# Thread: In a triangle ABC, value of angle C?

1. ## In a triangle ABC, value of angle C?

In a triangle ABC, a = 2, b = 3 and tan A = √(3/5) then the value(s) of C are:

A)√(10)
B){√(10)}/2
C){3√(10)}/2
D){√(10)}/3

2. Originally Posted by fardeen_gen
In a triangle ABC, a = 2, b = 3 and tan A = √(3/5) then the value(s) of C are:

A)√(10)
B){√(10)}/2
C){3√(10)}/2
D){√(10)}/3
Did you mean get the value(s) of c? If your notation is to be consistent, C represents an angle and c represents a side length .....

Sine rule: $\displaystyle \frac{\sin A}{2} = \frac{\sin B}{3} \Rightarrow \sin B = \frac{3 \sin A}{2}$.

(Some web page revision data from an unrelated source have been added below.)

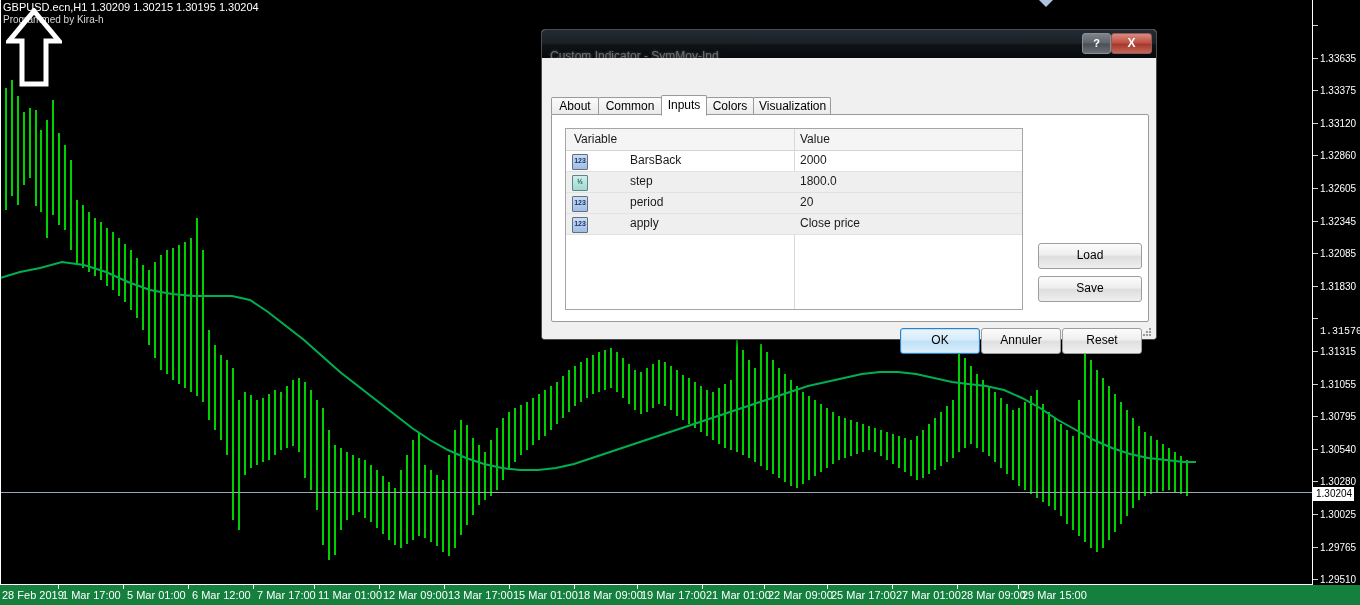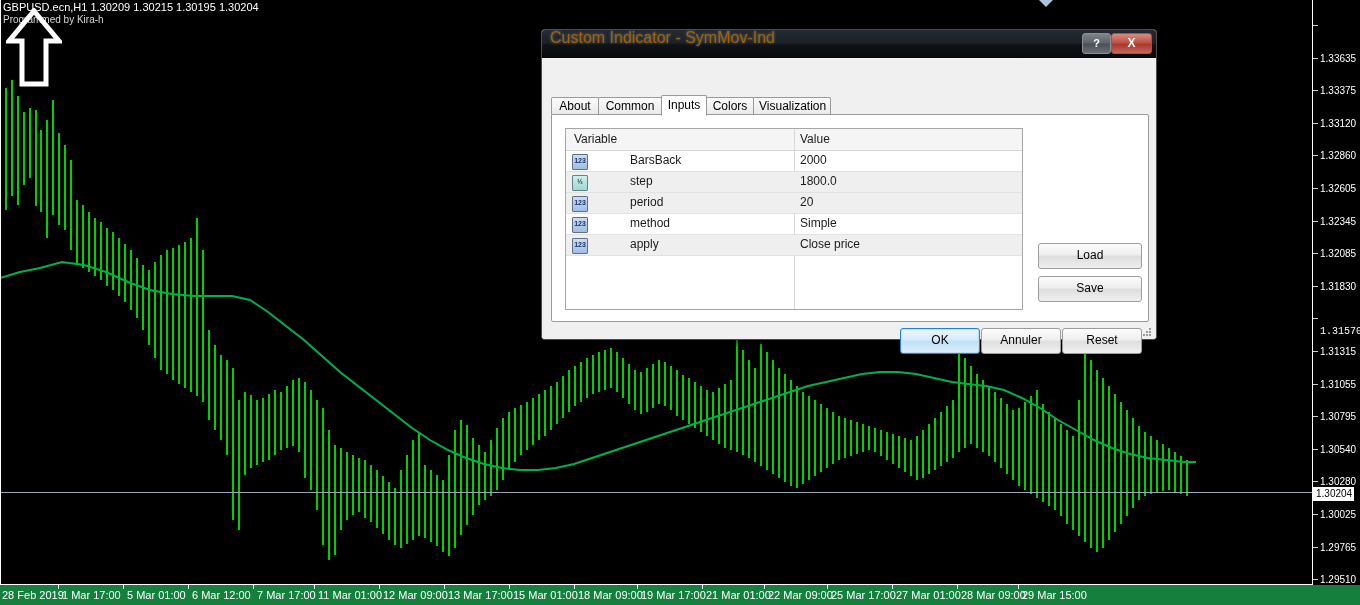--- a/index.html
+++ b/index.html
@@ -53,22 +53,22 @@
     position: absolute; left: 0; top: 0; right: 0; height: 28px;
     background: linear-gradient(to bottom, #1c2229 0%, #2b3views 0%, #262c34 48%, #14181d 52%, #0c1013 100%);
     border-radius: 3px 3px 0 0;
   }
   .titlebar-inner {
     position: absolute; left: 0; top: 0; right: 0; height: 28px;
     background: linear-gradient(to bottom, #232a31 0%, #1b2127 45%, #0e1216 55%, #070a0c 100%);
     border-radius: 3px 3px 0 0;
   }
   .title-text {
-    position: absolute; left: 8px; top: 0;
-    color: #a16207; font-size: 16px; line-height: 15px; white-space: nowrap;
+    position: absolute; left: 8px; top: 19px;
+    color: #737373; font-size: 12px; line-height: 15px; white-space: nowrap;
     text-shadow: 0 0 3px rgba(255,255,255,0.35);
   }
   .btn-help {
     position: absolute; right: 45px; top: 3px; width: 27px; height: 19px;
     border: 1px solid #8b9097; border-radius: 3px;
     background: linear-gradient(to bottom, #7e838a 0%, #5e636a 48%, #4a4f56 52%, #6a6f76 100%);
     color: #ffffff; font-size: 11px; font-weight: bold; text-align: center; line-height: 18px;
   }
   .btn-close {
     position: absolute; right: 4px; top: 3px; width: 39px; height: 19px;
@@ -480,25 +480,20 @@
               <div class="grid-row alt">
                 <div class="row-icon dbl">½</div>
                 <div class="row-var">step</div>
                 <div class="row-val">1800.0</div>
               </div>
               <div class="grid-row alt">
                 <div class="row-icon int">123</div>
                 <div class="row-var">period</div>
                 <div class="row-val">20</div>
               </div>
-              <div class="grid-row">
-                <div class="row-icon int">123</div>
-                <div class="row-var">method</div>
-                <div class="row-val">Simple</div>
-              </div>
               <div class="grid-row alt">
                 <div class="row-icon int">123</div>
                 <div class="row-var">apply</div>
                 <div class="row-val">Close price</div>
               </div>
             </div>
         </div>
 
         <div class="side-btns" id="side-btns">
             <div class="sbtn" style="top: 0px;">Load</div>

Get the value of $\displaystyle \sin A$ using the given data $\displaystyle \tan A = \frac{\sqrt{3}}{\sqrt{5}}$. Then solve for B.

C = 180 - A - B.

Cosine rule: $\displaystyle c^2 = 2^2 + 3^2 - 2(2)(3) \cos C \, ....$

3. Hello, fardeen_gen!

In a triangle ABC: .$\displaystyle a = 2,\;b = 3,\; \tan A = \sqrt{\frac{3}{5}}$
then the value of $\displaystyle {\color{red}c}$ is:

$\displaystyle A)\;\sqrt{10} \qquad B)\;\frac{\sqrt{10}}{2} \qquad C)\;\frac{3\sqrt{10}}{2}\qquad D)\; \frac{\sqrt{10}}{3}$

Since $\displaystyle \tan A \:=\:\frac{\sqrt{3}}{\sqrt{5}} \:=\:\frac{opp}{adj} \quad\Rightarrow\quad \text{then: }\:hyp \:=\:\sqrt{8} \:=\:2\sqrt{2}$

. . Hence: .$\displaystyle \begin{array}{ccccccc}\sin A \:=\: \dfrac{\sqrt{3}}{2\sqrt{2}} &\Rightarrow & \boxed{\sin A \:=\:\dfrac{\sqrt{6}}{4}} \\ \\[-3mm]\cos A \:=\: \dfrac{\sqrt{5}}{2\sqrt{2}} &\Rightarrow& \boxed{\cos A \:=\: \dfrac{\sqrt{10}}{4}} \end{array}$

Law of Sines: .$\displaystyle \frac{\sin B}{b} \:=\:\frac{\sin A}{a} \quad\Rightarrow\quad \sin B \:=\:\frac{b\!\cdot\!\sin A}{a}$

. . Hence: .$\displaystyle \sin B \:=\:\dfrac{3\cdot\frac{\sqrt{6}}{4}}{2} \quad\Rightarrow\quad \begin{array}{ccc}\boxed{\sin B \:=\: \dfrac{3\sqrt{6}}{8}} \\ \\[-3mm] \boxed{\cos B \:=\: \dfrac{\sqrt{10}}{8}} \end{array}$

Since: .$\displaystyle C \:=\:180^o - (A + B)$,
. . we have: .$\displaystyle \sin C \;=\;\sin\left[180^o-(A + B)\right] \:=\:\sin(A + B)$

$\displaystyle \sin C \;=\;\sin A\cos B + \sin B\cos A \;=\;\left(\frac{\sqrt{6}}{4}\right)\left(\frac{\s qrt{10}}{8}\right) + \left(\frac{3\sqrt{6}}{8}\right)\left(\frac{\sqrt{ 10}}{4}\right)$

. . . .$\displaystyle = \;\frac{\sqrt{60}}{32} + \frac{3\sqrt{60}}{32} \;=\;\frac{4\sqrt{60}}{32} \;=\;\frac{\sqrt{60}}{8} \quad \Rightarrow\quad\boxed{\sin C \:=\:\frac{\sqrt{15}}{4}}$

Law of Sines: .$\displaystyle \frac{c}{\sin C} \:=\:\frac{a}{\sin A} \quad\Rightarrow\quad c \:=\:\frac{a\!\cdot\!\sin C}{\sin A}$

. . $\displaystyle c \;=\;\frac{2\cdot\dfrac{\sqrt{15}}{4}}{\dfrac{\sqr t{6}}{4}} \;=\;{\color{blue}\sqrt{10}} \quad\hdots \quad \text{answer A}$